Arbeitsauftrag -> Gib bitte einen Teil des Textauszugs wörtlich wieder. Beginne bei den Worten „Soweit der Kläger in“ und höre nach „Beweiserhebungen nicht zugänglich.“ auf.

Soweit der Kläger in diesem Schriftsatz vorträgt, der Senat verfüge nicht über ausreichende Sachkenntnis zur Beurteilung der Frage, ob Erkrankungen auf das Unfallereignis als wesentliche Ursache zurückzuführen ist, verkennt der Kläger, dass es sich hierbei um die Frage der Kausalität handelt, die eine rechtliche Fragestellung darstellt und für die alleine der Senat zur Entscheidung berufen ist. Rechtsfragen sind aber den vom Kläger beantragten Beweiserhebungen nicht zugänglich.

Soweit der Kläger mit Schriftsatz vom 24.01.2018 und in der mündlichen Verhandlung hierauf Bezug nehmend beantragt hat, Beweis zu erheben, war sein Antrag abzulehnen. Soweit der Kläger beantragt, Prof. Dr. S. zur Erläuterung seines Gutachtens und dem Gutachten von Prof. Dr. S. samt dessen ergänzender Stellungnahme zur mündlichen Verhandlung laden, ist der Antrag – unabhängig von der Frage, ob er missbräuchlich spät gestellt wurde – ohne Erfolg. Prof. Dr. S. hat die vom Kläger dargelegte Frage der MdE-Bewertung aus seiner Sicht bereits umfassend beantwortet. Die MdE-Beurteilung ist als Rechtsfrage nicht der Beweiserhebung durch ärztliche Gutachter zugänglich. Insoweit geht es dem Kläger mit seinem Beweisantrag – wie seine Ausführungen im Schreiben vom 24.01.2018 deutlich machen – auch nicht um die weitere Aufklärung des Sachverhalts oder Ergänzung gutachtlicher Lücken, sondern um die wiederholende Darlegung der vom Gutachten von Prof. Dr. S. abweichenden Auffassung des Prof. Dr. S ... Das zeigen auch die vom Kläger aufgeworfenen Fragen in seinem Schreiben vom 24.01.2018. Die Frage, ob Prof. Dr. S. die von Prof. Dr. S. vorgebrachte Kritik an seinen Feststellungen und seiner Beurteilung sowie der Beantwortung der Beweisfragen für zutreffend hält, ist nicht entscheidungserheblich. Der Senat hat auf der Grundlage der von beiden Sachverständigen übereinstimmend dargelegten, aus medizinischer Sicht wirksam gewordenen Kausalfaktoren den unfallbedingten Zusammenhang der von beiden Ärzten diagnostizierten Schmerzstörung aus Rechtsgründen verneint, da diese Kausalfaktoren selbst nicht unfallbedingt sind. Im Übrigen hat Prof. Dr. S. seine Bewertungen in seinem Gutachten ausführlich dargelegt und begründet, sodass die Beantwortung der vom Kläger gestellten Frage zur Ergänzung von Lücken in der gutachtlichen Darstellung, die im Beweisantrag auch nicht bezeichnet sind, von Amts wegen nicht geboten ist.

Datenauszüge ->
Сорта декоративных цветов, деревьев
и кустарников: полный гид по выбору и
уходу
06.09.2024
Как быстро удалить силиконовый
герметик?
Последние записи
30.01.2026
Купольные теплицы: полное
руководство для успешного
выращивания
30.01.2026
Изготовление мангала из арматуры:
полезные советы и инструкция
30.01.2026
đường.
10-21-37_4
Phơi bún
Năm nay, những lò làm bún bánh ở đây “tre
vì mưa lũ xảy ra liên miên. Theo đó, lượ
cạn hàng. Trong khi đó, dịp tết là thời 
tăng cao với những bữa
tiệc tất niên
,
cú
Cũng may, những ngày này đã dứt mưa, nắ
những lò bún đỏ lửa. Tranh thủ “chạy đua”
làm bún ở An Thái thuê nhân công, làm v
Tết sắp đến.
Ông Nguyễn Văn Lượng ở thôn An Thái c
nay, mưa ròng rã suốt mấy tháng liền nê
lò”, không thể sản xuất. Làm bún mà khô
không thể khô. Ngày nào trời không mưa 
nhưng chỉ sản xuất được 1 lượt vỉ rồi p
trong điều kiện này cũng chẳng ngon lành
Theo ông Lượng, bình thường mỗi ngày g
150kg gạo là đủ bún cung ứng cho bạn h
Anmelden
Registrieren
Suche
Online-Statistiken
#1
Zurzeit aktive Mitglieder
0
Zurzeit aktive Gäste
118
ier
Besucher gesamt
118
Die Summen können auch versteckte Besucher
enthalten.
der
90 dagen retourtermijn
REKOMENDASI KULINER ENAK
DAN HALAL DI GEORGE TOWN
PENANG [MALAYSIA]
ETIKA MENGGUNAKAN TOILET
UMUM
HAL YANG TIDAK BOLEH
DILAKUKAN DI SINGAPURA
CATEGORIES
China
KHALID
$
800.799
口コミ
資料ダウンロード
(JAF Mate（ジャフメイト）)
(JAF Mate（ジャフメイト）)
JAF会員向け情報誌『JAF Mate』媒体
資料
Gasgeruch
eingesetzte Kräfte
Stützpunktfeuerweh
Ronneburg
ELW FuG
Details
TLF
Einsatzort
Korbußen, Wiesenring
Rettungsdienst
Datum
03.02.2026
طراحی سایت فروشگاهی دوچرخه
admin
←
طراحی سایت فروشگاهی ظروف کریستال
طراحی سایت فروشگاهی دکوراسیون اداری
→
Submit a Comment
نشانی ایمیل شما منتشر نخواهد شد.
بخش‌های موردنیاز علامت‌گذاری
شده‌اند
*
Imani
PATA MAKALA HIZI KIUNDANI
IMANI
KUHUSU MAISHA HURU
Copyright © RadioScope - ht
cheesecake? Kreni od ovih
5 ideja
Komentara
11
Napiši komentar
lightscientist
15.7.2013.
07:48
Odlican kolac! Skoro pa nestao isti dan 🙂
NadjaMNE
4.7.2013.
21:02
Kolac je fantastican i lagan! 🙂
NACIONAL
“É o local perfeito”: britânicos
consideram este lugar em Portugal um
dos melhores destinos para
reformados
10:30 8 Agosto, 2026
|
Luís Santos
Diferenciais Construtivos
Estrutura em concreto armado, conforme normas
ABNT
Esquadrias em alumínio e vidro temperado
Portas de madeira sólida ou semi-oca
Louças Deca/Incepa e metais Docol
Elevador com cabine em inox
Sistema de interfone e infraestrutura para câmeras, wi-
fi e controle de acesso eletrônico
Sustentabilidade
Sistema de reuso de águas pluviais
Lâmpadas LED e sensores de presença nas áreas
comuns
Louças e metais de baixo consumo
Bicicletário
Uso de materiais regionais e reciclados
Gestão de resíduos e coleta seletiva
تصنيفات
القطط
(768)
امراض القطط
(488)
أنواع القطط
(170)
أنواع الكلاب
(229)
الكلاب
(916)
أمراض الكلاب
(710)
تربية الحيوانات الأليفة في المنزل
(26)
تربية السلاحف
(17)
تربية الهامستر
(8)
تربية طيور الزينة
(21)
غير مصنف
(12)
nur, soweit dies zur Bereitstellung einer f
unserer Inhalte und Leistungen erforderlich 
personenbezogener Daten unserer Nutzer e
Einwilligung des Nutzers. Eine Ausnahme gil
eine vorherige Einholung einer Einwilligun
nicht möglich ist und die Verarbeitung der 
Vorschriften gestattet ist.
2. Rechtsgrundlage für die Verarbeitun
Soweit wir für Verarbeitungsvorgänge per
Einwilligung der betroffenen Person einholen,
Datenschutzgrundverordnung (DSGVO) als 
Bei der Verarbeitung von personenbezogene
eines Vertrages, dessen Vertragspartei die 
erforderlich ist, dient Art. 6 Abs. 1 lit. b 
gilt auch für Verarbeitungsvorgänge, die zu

Ergebnis ->
Soweit der Kläger in diesem Schriftsatz vorträgt, der Senat verfüge nicht über ausreichende Sachkenntnis zur Beurteilung der Frage, ob Erkrankungen auf das Unfallereignis als wesentliche Ursache zurückzuführen ist, verkennt der Kläger, dass es sich hierbei um die Frage der Kausalität handelt, die eine rechtliche Fragestellung darstellt und für die alleine der Senat zur Entscheidung berufen ist. Rechtsfragen sind aber den vom Kläger beantragten Beweiserhebungen nicht zugänglich.